Spend one day in front of a screen. Get and make lots of phone calls, check your e-mail, blog, update your Facebook page, send some tweets, read some blog posts, listen to a podcast, peruse some Youtube videos. Watch American Idol, Lost, The Office and Thirty Rock followed by some Fox or CNN.
Spend the next day off-line, unplugged, face-to-face with real people, hearing live voices instead of recorded ones. Walk through the woods or around the block or through a crowded mall. Talk to your spouse, your friends, your neighbors. Play with your kids. Smell flowers, watch the sun set, point at shooting stars.
Which day gave you more stories to tell?






Would you believe that my days include both?
Amen. And why is it so hard to do the second?
Beautifully said. I just blogged about storytelling myself.
http://rmfo-blogs.com/brandy/2009/03/24/telling-stories/
I just had lunch with Andrew, my 4 year old. In 30 minutes, I was entertained by:
- him calling his watery eyes, “eye sweat”
- when he talks, he constantly positions his fingers in the “I LOVE YOU” sign – because he thinks it’s cool.
- survival technique that he created himself, telling me that if anyone every tried to take him at the mall, he would act like a statue, and they would think that he wasn’t real. But he said that he hasn’t thought through on what to do if they try to buy him.
- after eating 4 carrots, he now claimed to have the eagle eye, and said that he could see deep into outer space.
- And lastly, one in which I’m still pondering on how to answer, he asked why girls couldn’t take their shirts off in the summer?.. he wanted to know if it’s because they make breast milk?
OK… gotta run now and get back to the real interesting stuff….
I don’t know – Melanie and I just talked about last week’s “30 Rock” for a solid 15 minutes and laughed our stinkin’ heads off.
But yes. You’re right. Point well taken, my friend.
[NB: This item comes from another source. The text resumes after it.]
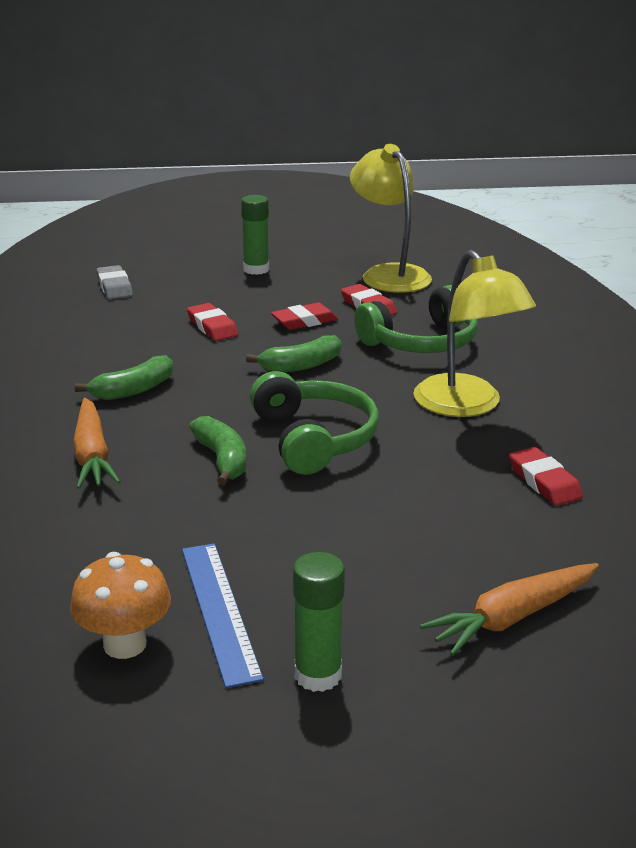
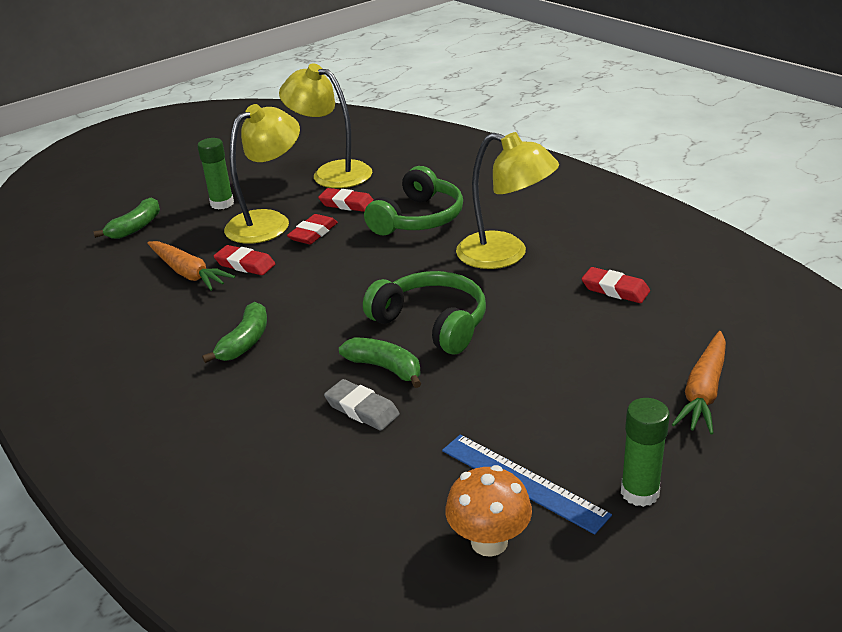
camera: 30 degrees left, 5 degrees up
(92, 455) = (278, 409): orange carrot -> orange carrot (188, 273)
(114, 287) = (116, 260): grey eraser -> grey eraser (362, 409)
(277, 298) = (268, 222): none -> yellow lamp
(301, 366) = (354, 270): green banana -> green banana (136, 227)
Sounds like a great idea. I bet I’d have a whole lot of things to twitter about. Wait, what?
wow, this hits hard today. thanks.
Have you heard Brian Unger’s Twitter report? http://tinyurl.com/bodl2b (3 minutes of awesomeness)
Hubs and I always talk about our online friends like they’re real. Which they are, of course. But I ‘spose it’s not the same.
In order to have something to talk about online I have to be engaged in real life duh.
Well said, Shaun. Well said.
About the same, actually. Lotsa cool things happening out there where I can’t be. I’m glad I can tell those stories too, not just those from my immediate physical surroundings.
That’s a rhetorical question right? Is it not amazing that we both know that it is, yet I still feel compelled to respond. I digress.
Perhaps it is because I live a ‘column one’ kind of existence. Or perhaps it is because I have few friends–a gazillion acquaintances maybe, but few friends. I suspect that the folks who consider themselves to be my friend might be shocked to know that I don’t truly see them that way. It’s not that they aren’t friendly, but rather that I hold my definitions of words to a higher, albeit semantical, standard.
Take the word ‘good’ for example. It is my firm belief that the word ‘good’ should only appear in sentences where God’s name is used. The fact that we misuse it continually (“boy, this meatloaf is good,” or, “For Sale: 1973 Ford Pinto; good condition, “ or the ever popular, “free to good home,” as if such a thing existed), only serves to devalue the word and God simultaneously. But I digress.
Here’s the way I see it (without any further digressions); at the top of my ‘top ten list’ of my ‘top priorities’ there is only one name: Jesus Christ. I suspect it is the same with everyone else reading this diatribe. However, for me, there is no number two, or three, etc. on my list, despite the fact I have a wife, and children, and a friend or two I love dearly. There is no number 2 on my list because I am in th practice of allowing God to dictate what my priorities are to be. Essentially there are only 2 slots on my top-ten list: # 1 is Jesus and # 2 is whoever (or whatever) He says # 2 is–and that changes moment by moment. I think I am digressing again.
Anyway, all that is to say, much of the column-one stuff I do (less American Idol and 24) is what the Lord would have me do. The ‘good’ part is that ‘Jesus’ (that’s what I’m talking about!) orchestrates much of the other stuff (sunsets, walks on the beach, puppies) into my life in chunks I can swallow (or endure when it comes to playing house with my daughter). I guess what I am trying to say (finally) is that I’m not gonna get too upset if I find myself in a column where the grass is seemingly greener. That fact that I belabored the issue clearly demonstrates that a story can be found in any alley.